EXERCISE DESCRIPTION: Could you switch "gratis" to "kostnadsfritt" in every item below and return the text otherwise unchanged, without the pictures?

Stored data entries

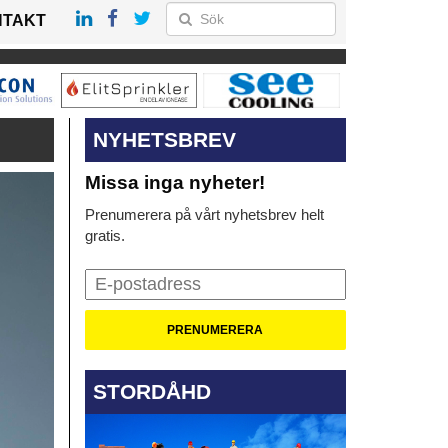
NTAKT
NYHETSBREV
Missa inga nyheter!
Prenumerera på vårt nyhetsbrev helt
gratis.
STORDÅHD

YOUR SOLUTION:
NTAKT
NYHETSBREV
Missa inga nyheter!
Prenumerera på vårt nyhetsbrev helt
kostnadsfritt.
STORDÅHD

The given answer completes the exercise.